* _Source records_:
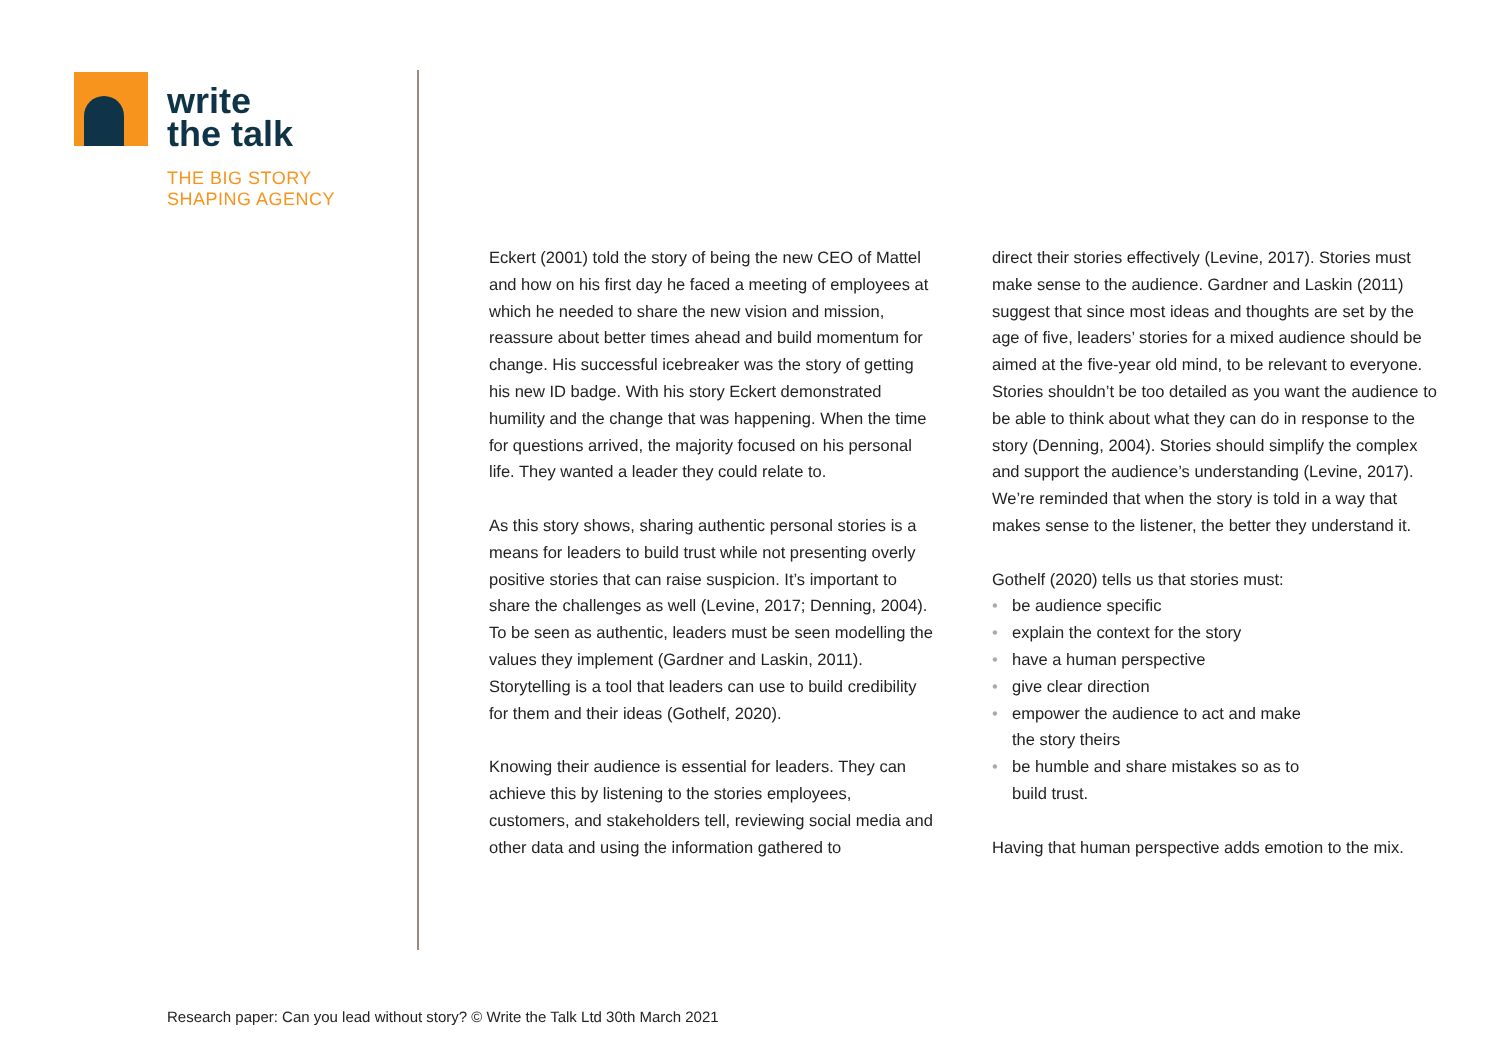write
the talk
THE BIG STORY
SHAPING AGENCY
Eckert (2001) told the story of being the new CEO of Mattel and how on his first day he faced a meeting of employees at which he needed to share the new vision and mission, reassure about better times ahead and build momentum for change. His successful icebreaker was the story of getting his new ID badge. With his story Eckert demonstrated humility and the change that was happening. When the time for questions arrived, the majority focused on his personal life. They wanted a leader they could relate to.
As this story shows, sharing authentic personal stories is a means for leaders to build trust while not presenting overly positive stories that can raise suspicion. It’s important to share the challenges as well (Levine, 2017; Denning, 2004). To be seen as authentic, leaders must be seen modelling the values they implement (Gardner and Laskin, 2011). Storytelling is a tool that leaders can use to build credibility for them and their ideas (Gothelf, 2020).
Knowing their audience is essential for leaders. They can achieve this by listening to the stories employees, customers, and stakeholders tell, reviewing social media and other data and using the information gathered to
direct their stories effectively (Levine, 2017). Stories must make sense to the audience. Gardner and Laskin (2011) suggest that since most ideas and thoughts are set by the age of five, leaders’ stories for a mixed audience should be aimed at the five-year old mind, to be relevant to everyone. Stories shouldn’t be too detailed as you want the audience to be able to think about what they can do in response to the story (Denning, 2004). Stories should simplify the complex and support the audience’s understanding (Levine, 2017). We’re reminded that when the story is told in a way that makes sense to the listener, the better they understand it.
Gothelf (2020) tells us that stories must:
• be audience specific
• explain the context for the story
• have a human perspective
• give clear direction
• empower the audience to act and make
the story theirs
• be humble and share mistakes so as to
build trust.
Having that human perspective adds emotion to the mix.
Research paper: Can you lead without story? © Write the Talk Ltd 30th March 2021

* _Activity_: Output the listing above exactly, pictures omitted.

* _Answer for this exercise_:
write
the talk
THE BIG STORY
SHAPING AGENCY
Eckert (2001) told the story of being the new CEO of Mattel and how on his first day he faced a meeting of employees at which he needed to share the new vision and mission, reassure about better times ahead and build momentum for change. His successful icebreaker was the story of getting his new ID badge. With his story Eckert demonstrated humility and the change that was happening. When the time for questions arrived, the majority focused on his personal life. They wanted a leader they could relate to.
As this story shows, sharing authentic personal stories is a means for leaders to build trust while not presenting overly positive stories that can raise suspicion. It’s important to share the challenges as well (Levine, 2017; Denning, 2004). To be seen as authentic, leaders must be seen modelling the values they implement (Gardner and Laskin, 2011). Storytelling is a tool that leaders can use to build credibility for them and their ideas (Gothelf, 2020).
Knowing their audience is essential for leaders. They can achieve this by listening to the stories employees, customers, and stakeholders tell, reviewing social media and other data and using the information gathered to
direct their stories effectively (Levine, 2017). Stories must make sense to the audience. Gardner and Laskin (2011) suggest that since most ideas and thoughts are set by the age of five, leaders’ stories for a mixed audience should be aimed at the five-year old mind, to be relevant to everyone. Stories shouldn’t be too detailed as you want the audience to be able to think about what they can do in response to the story (Denning, 2004). Stories should simplify the complex and support the audience’s understanding (Levine, 2017). We’re reminded that when the story is told in a way that makes sense to the listener, the better they understand it.
Gothelf (2020) tells us that stories must:
• be audience specific
• explain the context for the story
• have a human perspective
• give clear direction
• empower the audience to act and make
the story theirs
• be humble and share mistakes so as to
build trust.
Having that human perspective adds emotion to the mix.
Research paper: Can you lead without story? © Write the Talk Ltd 30th March 2021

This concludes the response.